Gelirlerde vergi barışı ve yeniden yapılandırılmasından kaynaklanan kurumlar vergisi tahsilat artışı var. Bir de TCMB ve kamu bankalarının yüksek karlarının katkısını unutmamak lazım. Yanı sıra kamu bankalarının yüksek temettü ödemeleri gelirlerin olumlu seyrine destek vermiş.
Ancak dahilde alınan KDV’de ciddi bir tahsilat sorunu var. Beş ayda tahakkuk eden 87,4 milyar liralık KDV’nin sadece %28,6’sı,yani 25 milyar lirası tahsil edilebilmiş, 62 milyar liradan fazlası ya ödenememiş ya da birilerinin cebinde kalmış.
Bir de önceki yazımda belirttiğim, ödenmeyen 190 milyar liralık KDV iadesi var. (Ödense açık ne olurdu acaba?)
Buna karşılık harcamalar tam gaz devam ediyor.

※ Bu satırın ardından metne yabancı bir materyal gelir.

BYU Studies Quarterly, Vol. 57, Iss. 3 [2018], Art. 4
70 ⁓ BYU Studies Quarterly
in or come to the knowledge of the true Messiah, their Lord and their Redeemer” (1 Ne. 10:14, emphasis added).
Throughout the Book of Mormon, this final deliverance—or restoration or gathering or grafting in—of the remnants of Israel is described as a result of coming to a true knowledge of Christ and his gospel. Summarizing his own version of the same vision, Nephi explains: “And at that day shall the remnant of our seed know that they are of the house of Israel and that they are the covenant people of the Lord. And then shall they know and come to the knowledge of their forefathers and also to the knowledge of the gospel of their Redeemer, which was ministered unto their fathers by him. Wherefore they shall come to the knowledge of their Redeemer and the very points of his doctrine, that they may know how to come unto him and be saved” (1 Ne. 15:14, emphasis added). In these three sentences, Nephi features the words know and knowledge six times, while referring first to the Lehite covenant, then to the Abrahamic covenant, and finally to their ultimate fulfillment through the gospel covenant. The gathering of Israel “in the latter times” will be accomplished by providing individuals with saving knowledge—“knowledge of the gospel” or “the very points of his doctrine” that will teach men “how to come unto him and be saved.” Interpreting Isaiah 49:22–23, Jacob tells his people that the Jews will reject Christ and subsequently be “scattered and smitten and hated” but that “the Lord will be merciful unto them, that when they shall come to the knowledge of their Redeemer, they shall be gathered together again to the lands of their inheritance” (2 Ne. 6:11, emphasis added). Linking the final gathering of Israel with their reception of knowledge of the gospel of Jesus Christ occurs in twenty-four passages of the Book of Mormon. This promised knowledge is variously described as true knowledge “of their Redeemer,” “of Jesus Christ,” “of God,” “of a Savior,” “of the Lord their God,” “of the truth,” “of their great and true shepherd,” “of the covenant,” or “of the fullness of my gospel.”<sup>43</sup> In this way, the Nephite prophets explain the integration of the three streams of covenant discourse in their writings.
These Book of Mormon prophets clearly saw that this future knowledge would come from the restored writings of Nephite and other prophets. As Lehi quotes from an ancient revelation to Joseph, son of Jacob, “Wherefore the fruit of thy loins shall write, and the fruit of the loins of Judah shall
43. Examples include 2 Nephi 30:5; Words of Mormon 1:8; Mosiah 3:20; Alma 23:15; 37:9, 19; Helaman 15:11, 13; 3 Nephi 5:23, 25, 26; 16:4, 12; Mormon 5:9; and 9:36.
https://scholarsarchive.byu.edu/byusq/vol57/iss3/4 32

Özellikle sosyal güvenlik, savunma, sosyal amaçlı transferler, belediyelere aktarılan payla ve yatırımlardaki harcamalar önce çekilmiş.
Kısacası bütçede sıkılaştırma yok. Aksine genişleme var. Seçim zamanı normal(mi?).
Maliye politikası böyle de para politikası nasıl acaba?
Orada da genişleme oldukça hızlı. Yılbaşında 129 milyar lira kadar olan emisyon, 14 Haziran itibariyle 160 milyar lirayı geçmiş. Artış hızı %25.
Burada bir hatırlatma yapmakta yarar var.
Ekonomiye giriş derslerinden hatırlarsınız, eğer hem parasal hem de maliye politikasında genişleme beraber yaşanırsa sonuç yüksek enflasyondur. Şimdi TÜFE’nin hız kesmeden neden yükseldiğini daha iyi anlıyoruz.
Bunlara cari açıktaki artışı, bir yılda ödenecek dış borçları da ekleyerek geniş düşünün.
Son bir soru daha: Sizce seçimlerden sonra, mahalli idare seçimlerinin yapılacağı Mart 2019 tarihine kadar kapsamlı yapısal reformlar yapılabilir mi?Cevabınız evet isesıcak paracılar abartıyorlar, iyi niyetli değiller. Dış borçları rahat öderiz. Keyfinize bakın.
Hayır ise o zaman önümüzdeki yaz ve sonbaharın ekonomi için oldukça zor geçeceğini söylemek yanlış olmaz. Hazırlıklı olun.